## Exercise:
Extend the policy brief on electricity market design and demand participation, picking up right after its final sentence.

## Source document:
********************

This policy brief reflects conclusions the authors draw from and extends the Policy Implications section of the study Electricity Market Design and Risk Trading with Flexible and Endogenous Demand.1
Growing electrification of the building and transport sectors, distributed energy resources, and new large loads like data centers for AI-driven computing demand raise the question of how demand should participate in electricity markets and the effect new demand will have on reliability and affordability. The fundamentals of markets do not change with increased participation of the demand side; price remains the crucial coordinating signal for optimal operational and investment decisions of both supply and demand. Different types of demand have different risk appetites, have different abilities to choose their size and location, and gain different value from electricity consumption. Key is to not require mass market consumers (e.g., residential/commercial) to cross-subsidize large industrial loads like data centers. Rather, expose new large loads to efficient price signals and incentivize them to hedge themselves appropriately. In the long run, even if new large loads are inflexible with extremely high willingness to pay for electricity, affordability and reliability are not diminished so long as sufficient supply can come online and parties are incentivized to share risk through contracting. In the short run, we advocate for hedging arrangements to protect existing consumers rather than blunt price caps that can lead to suboptimal rationing during times of scarcity and poor investment decisions in the long run.
Markets find optimal outcomes via efficient prices and hedging
The motivation for markets in electricity is the bet that we can achieve better outcomes — higher welfare — than with centralized planning.2 Welfare, or surplus, in an economics context means the difference between the benefit and the cost. Instead of a central planner, a market finds high-welfare outcomes via price as a coordinating signal. This price, which we will call the efficient price, allows many different participants across diverse regions to make decisions that lead to high total welfare. This price varies across time and location. If we distort the price (e.g., via a price cap), we distort the operating and investment decisions, leading to a lower-welfare outcome.

********************

## Extracted entries:
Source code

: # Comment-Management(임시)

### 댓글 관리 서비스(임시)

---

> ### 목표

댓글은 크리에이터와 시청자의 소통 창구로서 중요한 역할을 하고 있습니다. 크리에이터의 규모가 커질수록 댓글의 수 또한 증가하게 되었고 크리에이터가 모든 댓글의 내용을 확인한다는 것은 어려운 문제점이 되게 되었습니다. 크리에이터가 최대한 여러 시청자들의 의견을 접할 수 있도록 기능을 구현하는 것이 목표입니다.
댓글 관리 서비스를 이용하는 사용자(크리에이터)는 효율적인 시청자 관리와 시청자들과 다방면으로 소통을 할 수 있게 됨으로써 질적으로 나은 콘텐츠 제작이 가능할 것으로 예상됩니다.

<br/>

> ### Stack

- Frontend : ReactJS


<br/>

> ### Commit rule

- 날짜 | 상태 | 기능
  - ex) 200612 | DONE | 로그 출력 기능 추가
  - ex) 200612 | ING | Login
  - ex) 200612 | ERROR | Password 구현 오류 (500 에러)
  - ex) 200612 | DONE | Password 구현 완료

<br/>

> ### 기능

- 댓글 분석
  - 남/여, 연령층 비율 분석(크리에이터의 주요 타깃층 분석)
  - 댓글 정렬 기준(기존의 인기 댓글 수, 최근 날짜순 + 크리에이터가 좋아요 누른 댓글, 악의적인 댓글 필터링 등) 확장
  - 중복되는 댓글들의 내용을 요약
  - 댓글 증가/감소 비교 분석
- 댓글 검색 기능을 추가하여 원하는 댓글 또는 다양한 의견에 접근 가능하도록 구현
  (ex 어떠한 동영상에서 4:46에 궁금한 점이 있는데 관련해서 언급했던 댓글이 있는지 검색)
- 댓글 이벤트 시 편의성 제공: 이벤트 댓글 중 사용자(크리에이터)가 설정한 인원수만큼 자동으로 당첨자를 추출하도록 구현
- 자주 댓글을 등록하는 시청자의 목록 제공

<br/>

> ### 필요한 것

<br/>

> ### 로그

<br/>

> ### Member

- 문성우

********************

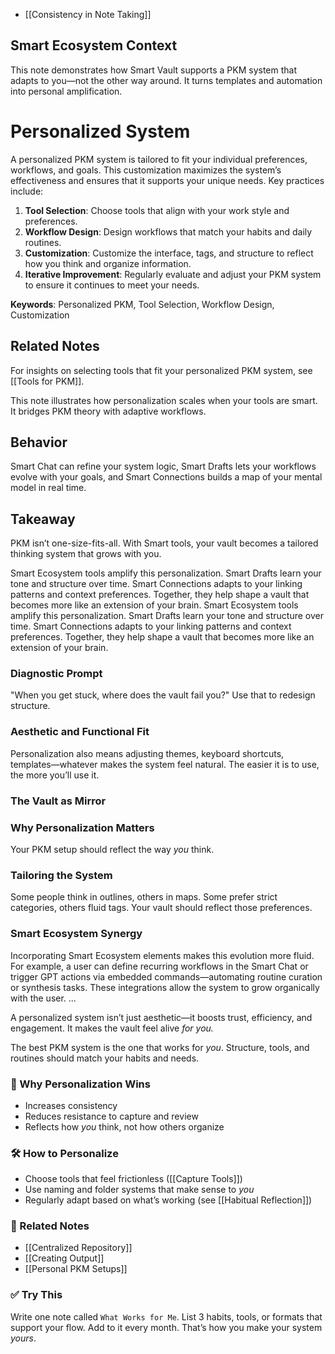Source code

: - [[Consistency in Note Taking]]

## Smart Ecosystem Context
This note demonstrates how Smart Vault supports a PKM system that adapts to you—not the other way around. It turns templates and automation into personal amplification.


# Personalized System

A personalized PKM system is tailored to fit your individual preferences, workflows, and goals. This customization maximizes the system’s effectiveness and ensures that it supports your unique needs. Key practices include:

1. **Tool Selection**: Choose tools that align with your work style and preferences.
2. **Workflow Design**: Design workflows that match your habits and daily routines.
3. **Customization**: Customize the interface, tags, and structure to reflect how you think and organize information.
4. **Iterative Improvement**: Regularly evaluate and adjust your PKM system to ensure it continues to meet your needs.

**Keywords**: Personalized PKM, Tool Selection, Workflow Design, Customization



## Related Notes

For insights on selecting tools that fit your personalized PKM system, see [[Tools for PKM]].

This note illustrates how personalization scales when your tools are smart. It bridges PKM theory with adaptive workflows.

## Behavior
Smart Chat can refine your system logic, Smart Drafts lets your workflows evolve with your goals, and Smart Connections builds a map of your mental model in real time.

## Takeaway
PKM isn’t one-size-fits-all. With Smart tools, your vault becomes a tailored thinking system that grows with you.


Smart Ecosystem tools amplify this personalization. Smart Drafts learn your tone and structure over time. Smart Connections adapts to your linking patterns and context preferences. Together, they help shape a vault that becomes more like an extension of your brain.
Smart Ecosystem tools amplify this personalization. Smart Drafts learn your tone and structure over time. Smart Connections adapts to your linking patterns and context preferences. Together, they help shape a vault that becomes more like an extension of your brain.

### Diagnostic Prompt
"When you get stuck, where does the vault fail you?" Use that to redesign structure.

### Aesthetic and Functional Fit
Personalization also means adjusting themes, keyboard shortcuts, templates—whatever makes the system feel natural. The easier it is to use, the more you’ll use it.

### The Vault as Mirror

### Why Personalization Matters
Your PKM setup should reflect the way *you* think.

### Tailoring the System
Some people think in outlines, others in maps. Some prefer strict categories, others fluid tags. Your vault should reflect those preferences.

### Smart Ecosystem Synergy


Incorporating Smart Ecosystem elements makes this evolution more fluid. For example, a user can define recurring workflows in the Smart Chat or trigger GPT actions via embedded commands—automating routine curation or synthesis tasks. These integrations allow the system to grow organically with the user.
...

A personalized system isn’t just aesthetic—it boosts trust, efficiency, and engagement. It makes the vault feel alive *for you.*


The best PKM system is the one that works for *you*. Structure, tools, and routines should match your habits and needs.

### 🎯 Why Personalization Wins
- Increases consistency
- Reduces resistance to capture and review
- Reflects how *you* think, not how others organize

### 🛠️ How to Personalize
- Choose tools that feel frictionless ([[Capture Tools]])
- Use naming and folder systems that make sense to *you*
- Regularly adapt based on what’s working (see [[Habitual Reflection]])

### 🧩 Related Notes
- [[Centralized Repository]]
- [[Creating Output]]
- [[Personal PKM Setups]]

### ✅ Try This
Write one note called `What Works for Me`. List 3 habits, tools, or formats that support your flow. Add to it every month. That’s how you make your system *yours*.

********************

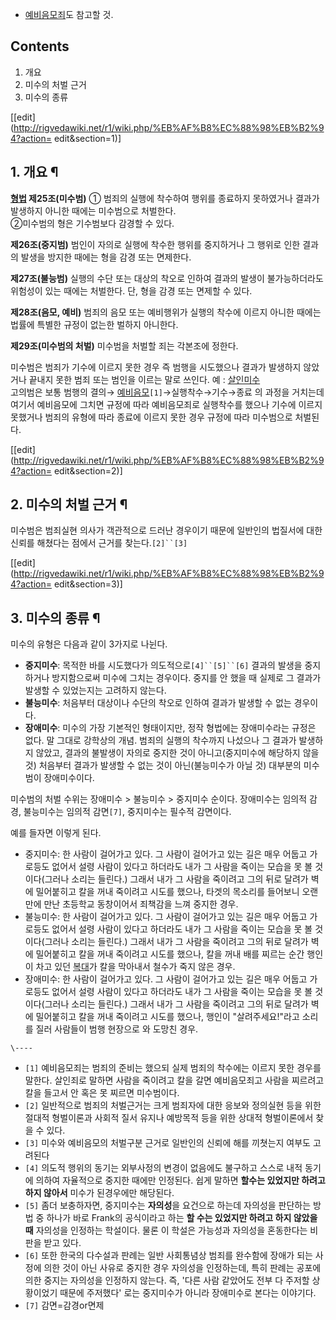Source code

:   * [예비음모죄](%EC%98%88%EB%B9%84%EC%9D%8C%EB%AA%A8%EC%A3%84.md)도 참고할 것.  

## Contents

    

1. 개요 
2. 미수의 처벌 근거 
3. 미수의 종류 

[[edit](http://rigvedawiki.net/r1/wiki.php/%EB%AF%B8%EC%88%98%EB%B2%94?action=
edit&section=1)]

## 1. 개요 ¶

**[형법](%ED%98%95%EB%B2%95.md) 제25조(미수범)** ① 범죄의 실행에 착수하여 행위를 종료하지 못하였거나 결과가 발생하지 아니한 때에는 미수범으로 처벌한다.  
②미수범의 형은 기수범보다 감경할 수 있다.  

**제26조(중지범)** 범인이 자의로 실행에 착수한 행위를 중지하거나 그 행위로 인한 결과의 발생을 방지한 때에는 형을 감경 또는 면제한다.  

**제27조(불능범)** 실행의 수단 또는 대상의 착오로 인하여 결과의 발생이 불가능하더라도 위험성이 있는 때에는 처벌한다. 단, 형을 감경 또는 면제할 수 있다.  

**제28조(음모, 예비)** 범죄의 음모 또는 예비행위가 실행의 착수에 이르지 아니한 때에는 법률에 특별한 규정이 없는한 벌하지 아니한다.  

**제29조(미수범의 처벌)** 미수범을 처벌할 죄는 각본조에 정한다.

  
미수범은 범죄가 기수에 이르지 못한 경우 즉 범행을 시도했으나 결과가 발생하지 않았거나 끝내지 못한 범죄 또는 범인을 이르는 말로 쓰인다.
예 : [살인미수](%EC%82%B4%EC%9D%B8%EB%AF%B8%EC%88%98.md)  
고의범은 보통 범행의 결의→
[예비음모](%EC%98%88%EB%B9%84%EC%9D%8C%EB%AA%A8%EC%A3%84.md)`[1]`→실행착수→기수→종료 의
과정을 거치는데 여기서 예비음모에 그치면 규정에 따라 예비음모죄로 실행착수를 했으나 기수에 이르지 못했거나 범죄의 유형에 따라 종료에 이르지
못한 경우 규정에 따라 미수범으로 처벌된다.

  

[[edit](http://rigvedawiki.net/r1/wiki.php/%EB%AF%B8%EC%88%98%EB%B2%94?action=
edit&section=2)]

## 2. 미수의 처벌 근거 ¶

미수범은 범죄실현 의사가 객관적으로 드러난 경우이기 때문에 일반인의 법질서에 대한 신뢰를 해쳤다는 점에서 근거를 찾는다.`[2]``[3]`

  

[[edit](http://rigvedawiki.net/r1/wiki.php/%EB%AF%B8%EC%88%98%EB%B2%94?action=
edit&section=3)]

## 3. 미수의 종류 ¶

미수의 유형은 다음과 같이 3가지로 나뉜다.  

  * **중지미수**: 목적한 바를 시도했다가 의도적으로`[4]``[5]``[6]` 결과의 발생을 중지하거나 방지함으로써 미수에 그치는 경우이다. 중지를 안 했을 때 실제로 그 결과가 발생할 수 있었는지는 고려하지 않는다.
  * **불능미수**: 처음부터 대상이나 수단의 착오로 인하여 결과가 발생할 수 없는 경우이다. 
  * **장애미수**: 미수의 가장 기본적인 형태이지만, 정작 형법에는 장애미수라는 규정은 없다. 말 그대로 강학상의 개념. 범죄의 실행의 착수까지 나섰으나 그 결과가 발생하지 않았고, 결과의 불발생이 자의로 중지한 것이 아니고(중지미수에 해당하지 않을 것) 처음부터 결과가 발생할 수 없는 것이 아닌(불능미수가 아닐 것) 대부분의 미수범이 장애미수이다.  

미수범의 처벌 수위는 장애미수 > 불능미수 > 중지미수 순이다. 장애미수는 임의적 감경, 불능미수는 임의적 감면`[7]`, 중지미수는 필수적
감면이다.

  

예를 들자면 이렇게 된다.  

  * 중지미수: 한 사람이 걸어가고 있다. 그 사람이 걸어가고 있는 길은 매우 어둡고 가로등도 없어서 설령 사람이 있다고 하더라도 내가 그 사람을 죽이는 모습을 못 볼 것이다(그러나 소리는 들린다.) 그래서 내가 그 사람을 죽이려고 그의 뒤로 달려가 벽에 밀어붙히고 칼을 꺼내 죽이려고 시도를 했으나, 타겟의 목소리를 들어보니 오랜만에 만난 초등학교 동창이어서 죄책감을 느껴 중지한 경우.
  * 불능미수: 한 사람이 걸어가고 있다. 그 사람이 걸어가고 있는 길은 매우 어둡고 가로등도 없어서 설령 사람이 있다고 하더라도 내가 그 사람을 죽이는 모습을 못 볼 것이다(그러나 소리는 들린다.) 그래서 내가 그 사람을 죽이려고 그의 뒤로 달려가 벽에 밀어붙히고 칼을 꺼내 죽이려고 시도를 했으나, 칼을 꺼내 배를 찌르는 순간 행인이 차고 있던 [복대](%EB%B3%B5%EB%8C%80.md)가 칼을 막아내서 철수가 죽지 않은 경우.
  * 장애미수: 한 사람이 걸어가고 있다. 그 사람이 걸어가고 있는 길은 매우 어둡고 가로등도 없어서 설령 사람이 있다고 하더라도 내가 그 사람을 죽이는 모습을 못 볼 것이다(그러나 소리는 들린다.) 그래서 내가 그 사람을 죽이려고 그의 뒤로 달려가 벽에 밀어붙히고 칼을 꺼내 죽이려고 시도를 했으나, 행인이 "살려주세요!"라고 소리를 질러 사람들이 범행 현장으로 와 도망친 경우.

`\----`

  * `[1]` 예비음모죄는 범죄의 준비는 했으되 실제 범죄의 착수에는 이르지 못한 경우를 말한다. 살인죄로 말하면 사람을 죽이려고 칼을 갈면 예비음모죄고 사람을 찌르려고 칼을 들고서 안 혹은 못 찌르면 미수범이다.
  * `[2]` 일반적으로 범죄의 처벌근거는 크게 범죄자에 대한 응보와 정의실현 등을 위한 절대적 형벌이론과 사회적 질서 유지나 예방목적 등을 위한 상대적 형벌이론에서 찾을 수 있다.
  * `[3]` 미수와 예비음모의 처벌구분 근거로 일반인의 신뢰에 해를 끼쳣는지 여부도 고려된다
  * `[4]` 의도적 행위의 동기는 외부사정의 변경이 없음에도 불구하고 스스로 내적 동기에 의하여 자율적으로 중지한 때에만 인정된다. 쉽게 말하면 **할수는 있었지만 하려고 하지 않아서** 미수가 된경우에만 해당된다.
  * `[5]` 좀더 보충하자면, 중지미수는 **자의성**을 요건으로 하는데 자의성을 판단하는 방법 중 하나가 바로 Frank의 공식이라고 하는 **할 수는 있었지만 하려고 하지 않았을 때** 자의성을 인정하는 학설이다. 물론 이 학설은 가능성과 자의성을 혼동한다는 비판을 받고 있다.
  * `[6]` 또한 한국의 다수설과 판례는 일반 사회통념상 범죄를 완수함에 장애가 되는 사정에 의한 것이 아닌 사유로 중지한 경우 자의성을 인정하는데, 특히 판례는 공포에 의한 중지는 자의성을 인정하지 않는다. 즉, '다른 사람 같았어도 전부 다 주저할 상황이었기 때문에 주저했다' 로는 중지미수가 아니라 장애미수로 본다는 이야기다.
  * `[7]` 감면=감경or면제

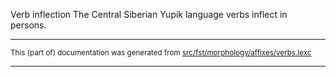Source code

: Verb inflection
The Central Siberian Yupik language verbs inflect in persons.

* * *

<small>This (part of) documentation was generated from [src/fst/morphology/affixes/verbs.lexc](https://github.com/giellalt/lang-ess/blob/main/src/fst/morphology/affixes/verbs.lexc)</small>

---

********************

## Result for this task:
Because the efficient price in electricity markets can be highly volatile, many consumers (demand) and producers (suppliers of electricity) will wish to reduce their exposure to the price. Consumers and producers who are risk-neutral make decisions only based on the expected price. Market participants who are risk-averse make decisions to especially avoid downside-risk, or possible negative outcomes (e.g., very high prices for consumers or very low prices for producers). These consumers or producers can enter into hedging arrangements, or contracts in which they limit their exposure to negative outcomes. Importantly, these contracts are negotiated based on the expected future price, and any residuals (differences between the desired quantity and real-time and the contracted quantity) are settled on the spot market, using the efficient price. Many different types of hedging arrangements are possible.3 The optimal arrangement of contracts to suit different risk appetites depends on access to the efficient price as the coordinating signal.
Demand capacity investment is a variable
Planners and regulators must consider electric demand capacity investment as a variable that responds to supply economics and market design. Our results show that demand elasticity (or flexibility), endogeneity (the ability of demand to make investment decisions), and risk aversion both over the short term and long term have an impact on supply quantity and supply mix. Several important implications for market design follow. First, new industrial demand should not be treated as an exogenous shock but rather a dynamic part of the market. Second, there is not one equilibrium outcome, and many potential futures are possible. Contract design too can affect solutions. Market designers must consider the impact of both explicit risk trading (contracts) as well as implicit risk trading (tariff design, capacity markets) on resource adequacy, supply and affordability.
Particularly for demand investment, we should be skeptical of studies making broad claims using algorithmic (approximate) approaches. Multiple equilibria are a concern in market modeling, such that for the same parameters and contract availability there could be portfolio mixes with different emissions, reliability, or total demand built.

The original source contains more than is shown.